Distinctively, the NCLT Chennai, in the N Kumar case, rejected a similar plea of applying project-wise CIRP due to the strict reading of the IBC and the fact-specific nature of the Flat Buyers Association order. In this case, the CD was managing two projects located in Chennai. NCLT, without appreciating the merits of the case, found that the IBC or the regulations therein do not envisage a project-wise recovery of assets. Furthermore, unlike the Flat Buyer Association case, none of the promoters offered to infuse funds as a lender. For these reasons, the applicability of the Flat Buyer Association was found untenable, and the NCLT took a divergent approach by rejecting project-wise CIRP.

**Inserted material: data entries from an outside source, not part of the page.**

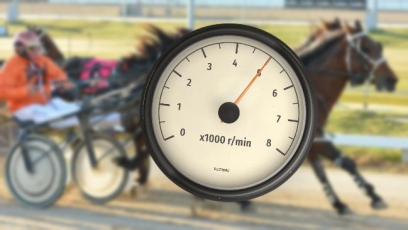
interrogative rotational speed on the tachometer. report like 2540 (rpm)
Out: 5000 (rpm)
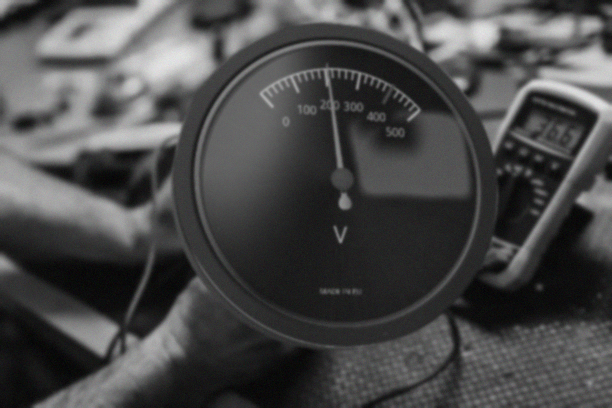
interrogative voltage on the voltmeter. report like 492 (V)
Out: 200 (V)
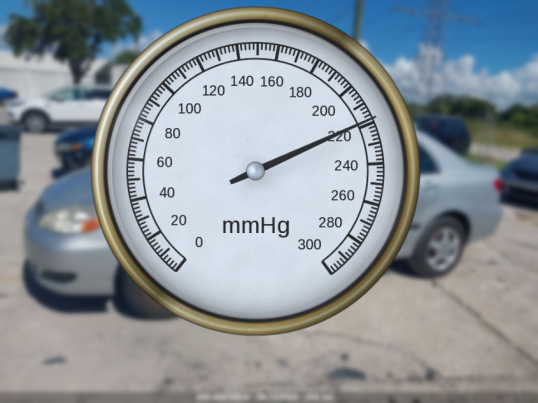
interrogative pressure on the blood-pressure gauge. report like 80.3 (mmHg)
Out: 218 (mmHg)
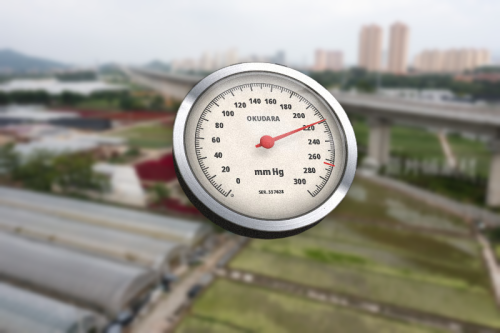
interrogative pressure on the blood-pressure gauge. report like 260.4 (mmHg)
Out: 220 (mmHg)
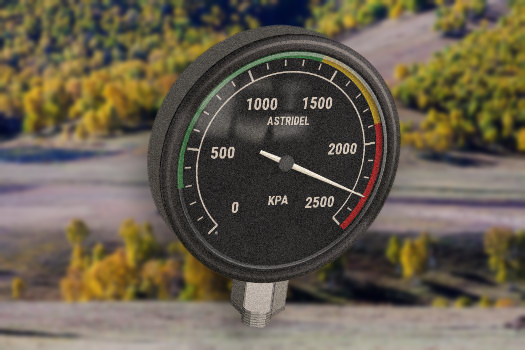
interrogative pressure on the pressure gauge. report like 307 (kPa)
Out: 2300 (kPa)
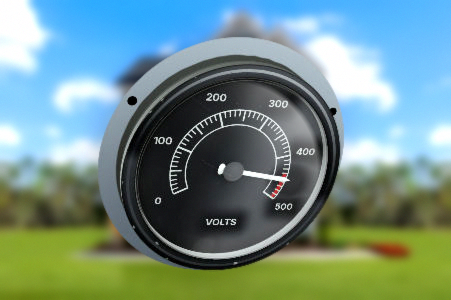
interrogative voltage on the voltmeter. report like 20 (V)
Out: 450 (V)
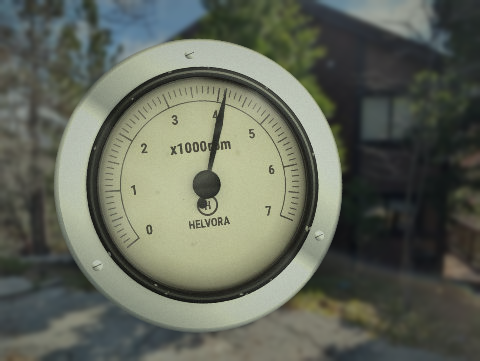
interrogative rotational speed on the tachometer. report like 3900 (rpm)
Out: 4100 (rpm)
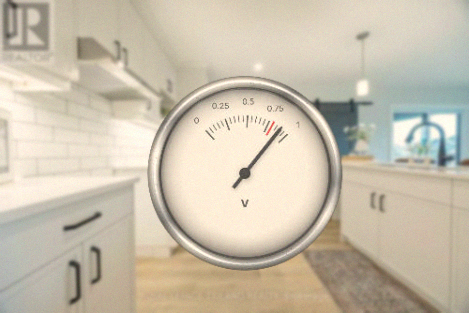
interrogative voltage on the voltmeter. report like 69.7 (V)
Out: 0.9 (V)
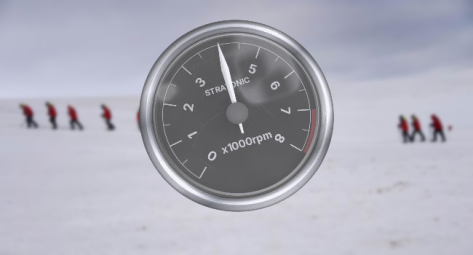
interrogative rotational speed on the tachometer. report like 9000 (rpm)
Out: 4000 (rpm)
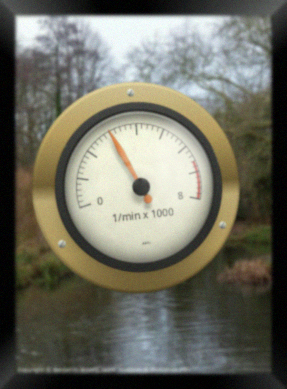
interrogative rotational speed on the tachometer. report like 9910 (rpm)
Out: 3000 (rpm)
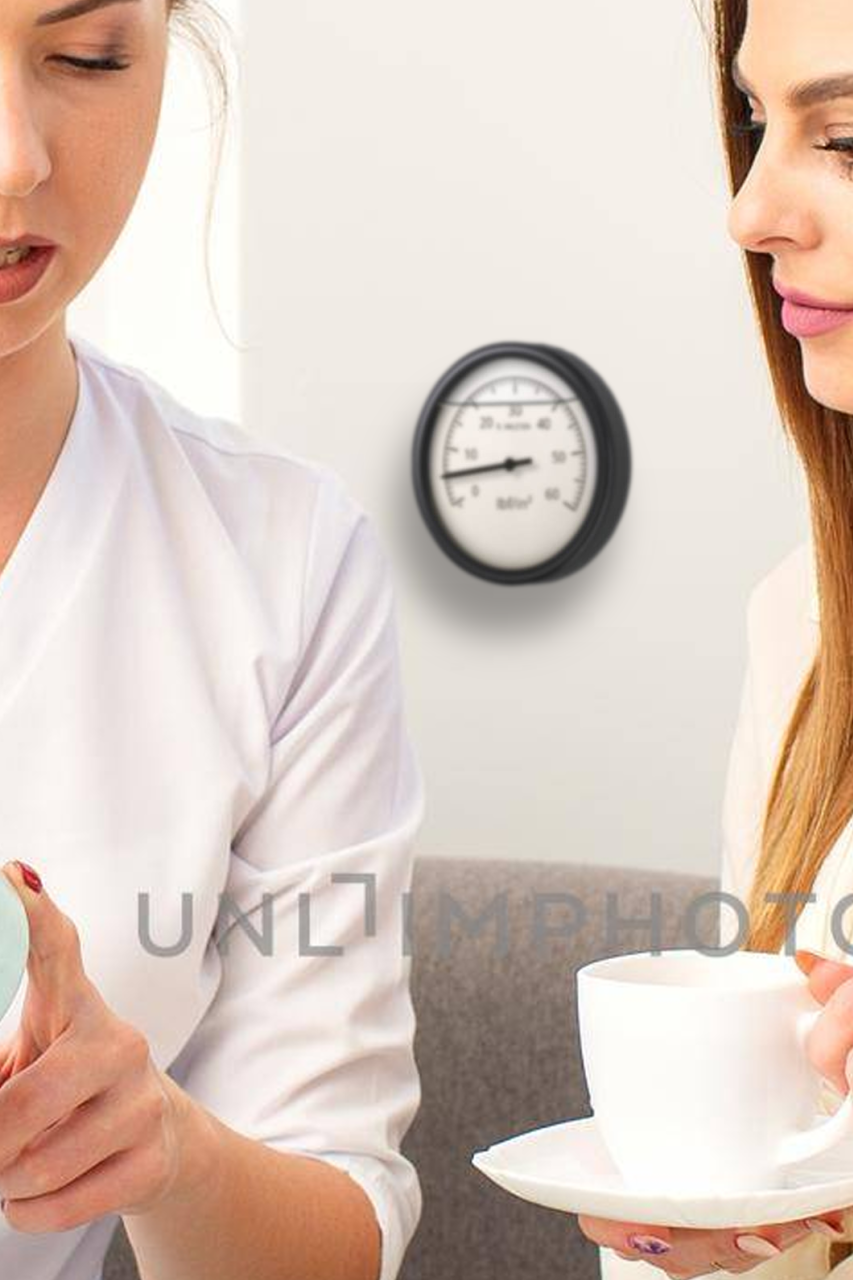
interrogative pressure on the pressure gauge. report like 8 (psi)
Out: 5 (psi)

The judiciary has not expressly provided any list of factors or indices to be considered/satisfied before ordering project-wise CIRP. However, in all of the cases mentioned above, the tribunal has considered a few common factors that can be considered before ordering a project-wise CIRP. The distinction between approving authority, land, owners, allottees, and financial institutions of different projects was considered in the Flat Buyers Association order. Taking this dictum to the logical end, it can be understood that the criteria for carrying out separate CIRP is the glaring difference between the projects. Ergo, projects situated in different cities cannot be pushed into CIRP together. The NCLT Kochi based its decision on the practical difficulty that might be caused in a typical CIRP, where projects with differing progress would be pushed into CIRP. In Ambika Prasad's dictum, the NCLAT ordered project-wise CIRP to maximize the value of assets for the stakeholders of that particular project.

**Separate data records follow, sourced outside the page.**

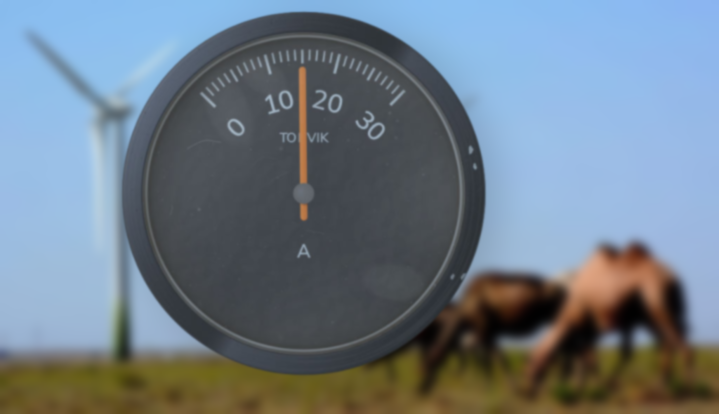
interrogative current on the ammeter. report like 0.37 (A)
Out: 15 (A)
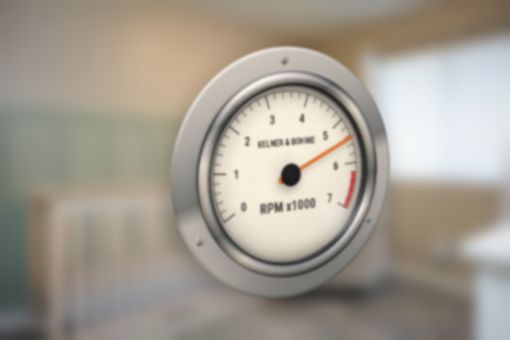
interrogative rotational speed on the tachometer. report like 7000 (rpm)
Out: 5400 (rpm)
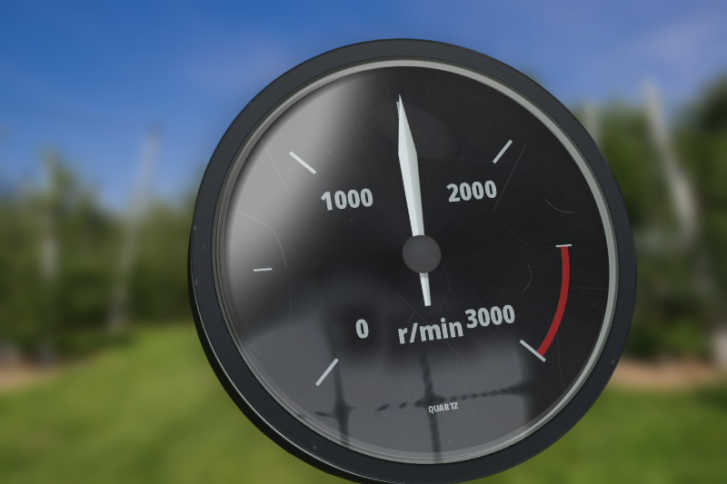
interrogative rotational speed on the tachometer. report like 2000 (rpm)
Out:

The Flat Buyer Association order was cited with authority in all the above-quoted cases. However, each one provides a different rationale for reaching the same end-point. The interest of stakeholders and their differing nature seems instrumental in ordering project-wise CIRP. Furthermore, every project with its own distinct approving authority and financial institutions, has its peculiarities and realities, which need to be catered to individually.

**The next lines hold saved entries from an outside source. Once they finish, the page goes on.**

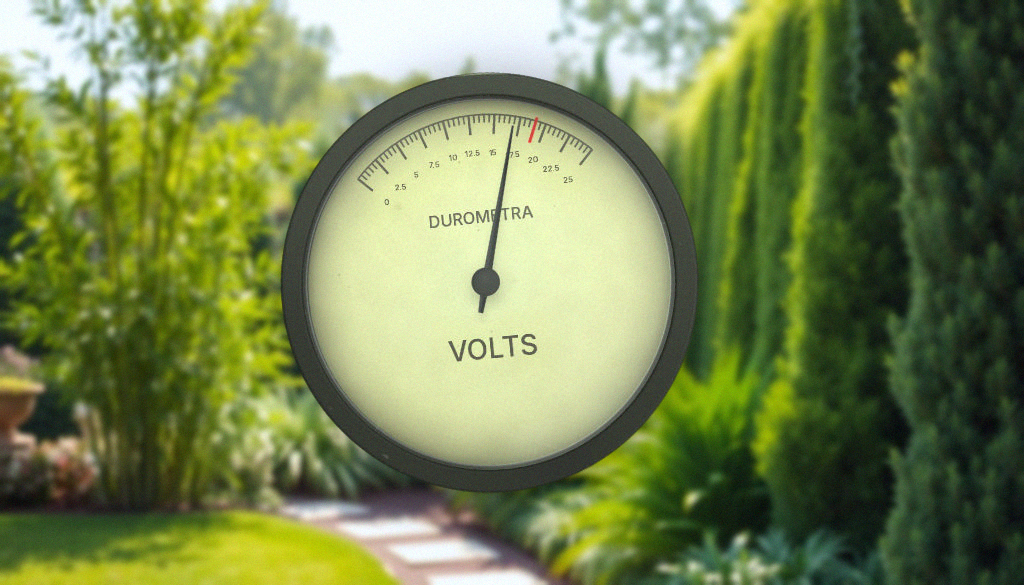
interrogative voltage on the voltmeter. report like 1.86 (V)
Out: 17 (V)
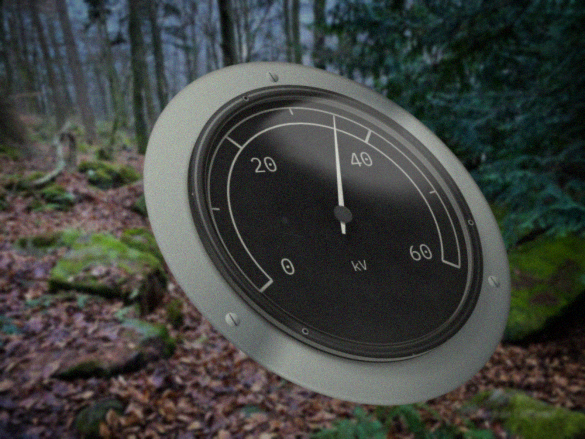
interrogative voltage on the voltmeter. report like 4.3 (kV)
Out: 35 (kV)
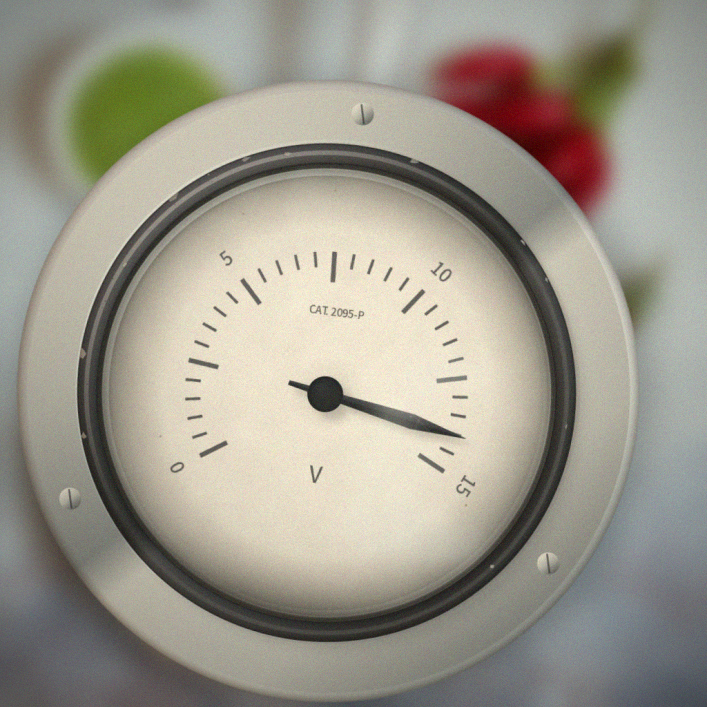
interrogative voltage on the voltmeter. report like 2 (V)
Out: 14 (V)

Recent Amendments to the CIRP Regulations: Incorporating Project-wise CIRP


The IBBI recently amended the CIRP Regulations to inculcate project-wise CIRP into the IBC ecosystem. Through these amendments, the RP can now invite separate plans for separate projects of the real estate CD. The above-discussed judicial precedents were delivered before these amendments were made to the CIRP Regulation. Nonetheless, the factors and principles laid down in these case laws remain essential in deciphering the validity of project-wise CIRP in every case. Another potential issue that may arise due to this would be the lack of judicial review due to the decision to invite project-wise CIRP falling within the purview of commercial wisdom. It is crucial to note that, as per the recent amendments, the decision with regard to the invitation of separate resolution plans has to be necessarily approved by the CoC. This sanction of the CoC on the project-wise CIRP makes it a decision taken under the commercial wisdom of the CoC, which is largely immune from judicial review. This might give rise to challenges regarding the power of judicial bodies to examine the viability of project-wise CIRP in every case. Further, this would seem paradoxical because project-wise CIRP is a judicial creativity, and reducing the ambit of judicial review on this aspect is antithetical to its core.

 

Conclusion


Since the recent amendments to the CIRP Regulations, there has been no dispute with regard to the viability of project-wise CIRP to date. However, as highlighted earlier, a situation might arise where the commercial wisdom doctrine is evoked to oust the judicial review power of the tribunals/courts. In this light, the potential disputes with regard to the new provisions may be resolved in light of the afore-discussed decisions.